* Given passage:
Kenneth Fok Kai-kong, JP (; born 2 July 1979) is a Hong Kong businessman and politician. The eldest grandson of tycoon Henry Fok and eldest son of Timothy Fok, he is Legislative Councillor for the Sports, Performing Arts, Culture and Publication Functional Constituency. He is the vice president of the Fok Ying Tung Group, vice president of the Sports Federation & Olympic Committee of Hong Kong, China and a member of the National Committee of the Chinese People’s Political Consultative Conference (CPPCC).

Biography
Fok was born into the prominent pro-Beijing business family. His grandfather, Henry Fok, was a Hong Kong real estate developer, president of the Real Estate Developers Association of Hong Kong and Hong Kong Football Association, and was one of the first Hong Kong entrepreneurs to invest in mainland China, in 1980s. He rose to become the vice chairman of the National Committee of the Chinese People's Political Consultative Conference (CPPCC). His father, Timothy Fok, is also president of the Hong Kong Football Association and the Sports Federation & Olympic Committee of Hong Kong, China, a member of the CPPCC National Committee and former member of the Legislative Council for the Sports, Performing Arts, Culture and Publication functional constituency. His mother, Loletta Chu, was the winner of the 1977 Miss Hong Kong Pageant.

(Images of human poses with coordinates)
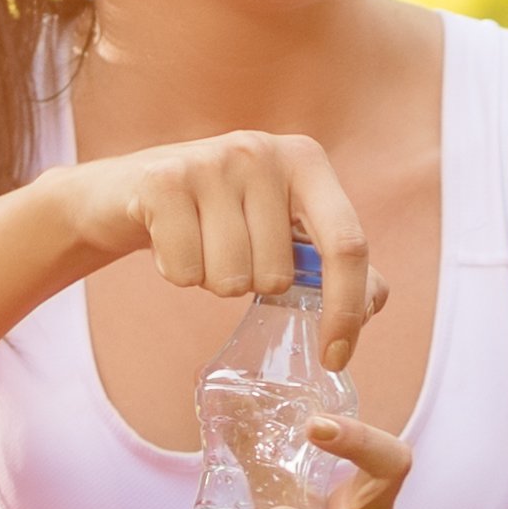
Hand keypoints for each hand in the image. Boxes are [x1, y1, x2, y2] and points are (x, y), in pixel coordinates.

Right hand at [74, 131, 380, 367]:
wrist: (130, 189)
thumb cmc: (221, 214)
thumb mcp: (280, 226)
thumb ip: (334, 261)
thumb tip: (376, 302)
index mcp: (306, 160)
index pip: (347, 245)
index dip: (346, 309)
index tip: (335, 358)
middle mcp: (262, 150)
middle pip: (277, 276)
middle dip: (251, 283)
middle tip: (229, 249)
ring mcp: (211, 161)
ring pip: (230, 279)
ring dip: (211, 279)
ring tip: (199, 244)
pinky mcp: (163, 181)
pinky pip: (184, 273)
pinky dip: (176, 273)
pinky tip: (170, 240)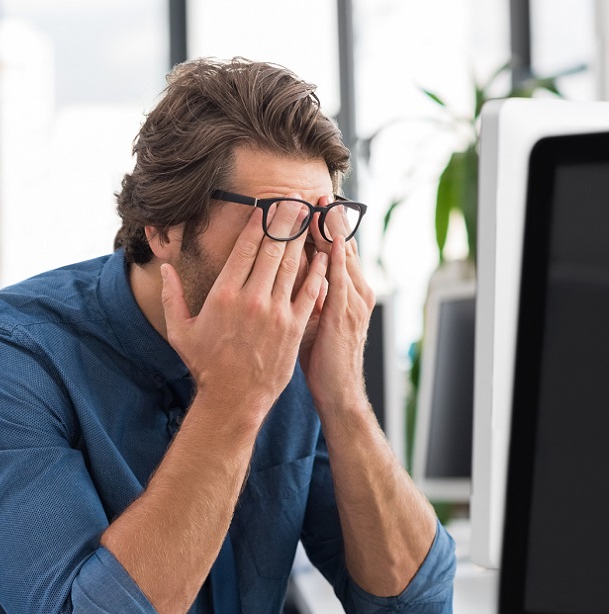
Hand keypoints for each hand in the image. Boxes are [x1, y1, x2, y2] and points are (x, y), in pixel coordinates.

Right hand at [161, 203, 327, 418]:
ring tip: (310, 216)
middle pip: (273, 249)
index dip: (258, 223)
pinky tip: (324, 254)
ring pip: (293, 265)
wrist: (233, 398)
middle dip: (285, 220)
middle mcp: (251, 298)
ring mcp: (276, 312)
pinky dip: (318, 271)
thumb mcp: (180, 330)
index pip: (245, 248)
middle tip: (295, 198)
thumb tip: (165, 268)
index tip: (267, 206)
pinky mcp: (294, 327)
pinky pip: (310, 291)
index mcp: (224, 295)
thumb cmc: (205, 365)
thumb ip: (171, 296)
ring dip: (303, 237)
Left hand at [298, 196, 374, 414]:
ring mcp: (353, 301)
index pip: (335, 249)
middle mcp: (356, 290)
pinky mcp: (344, 314)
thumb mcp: (315, 320)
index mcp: (348, 291)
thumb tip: (288, 274)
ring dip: (331, 230)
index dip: (324, 225)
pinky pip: (338, 279)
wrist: (338, 392)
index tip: (310, 202)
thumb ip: (308, 294)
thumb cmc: (323, 358)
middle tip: (316, 191)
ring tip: (320, 203)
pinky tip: (326, 240)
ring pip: (342, 256)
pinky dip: (333, 258)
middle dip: (329, 218)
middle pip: (342, 245)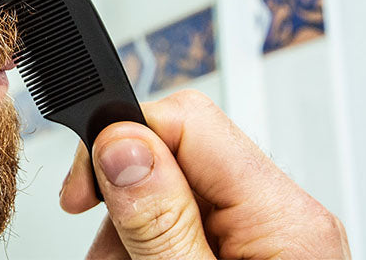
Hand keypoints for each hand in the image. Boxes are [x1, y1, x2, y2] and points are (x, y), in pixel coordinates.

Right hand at [58, 90, 350, 258]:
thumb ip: (160, 220)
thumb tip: (120, 141)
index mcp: (283, 216)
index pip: (187, 118)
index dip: (120, 137)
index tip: (82, 187)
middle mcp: (280, 215)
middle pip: (170, 153)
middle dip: (118, 194)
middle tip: (99, 242)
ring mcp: (265, 235)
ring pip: (164, 189)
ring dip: (123, 229)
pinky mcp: (246, 249)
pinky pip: (181, 220)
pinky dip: (141, 244)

* Required tasks:
A. Please rewrite the Kenneth Fok biography from "Kenneth Fok Kai-kong, JP" to "People’s Political Consultative Conference (CPPCC).", changing "businessman" to "entrepreneur".
B. According to the Kenneth Fok biography, which pageant did his mother, Loletta Chu, win?

* Answers given:
A.
Kenneth Fok Kai-kong, JP (; born 2 July 1979) is a Hong Kong entrepreneur and politician. The eldest grandson of tycoon Henry Fok and eldest son of Timothy Fok, he is Legislative Councillor for the Sports, Performing Arts, Culture and Publication Functional Constituency. He is the vice president of the Fok Ying Tung Group, vice president of the Sports Federation & Olympic Committee of Hong Kong, China and a member of the National Committee of the Chinese People’s Political Consultative Conference (CPPCC).

B. The 1977 Miss Hong Kong Pageant.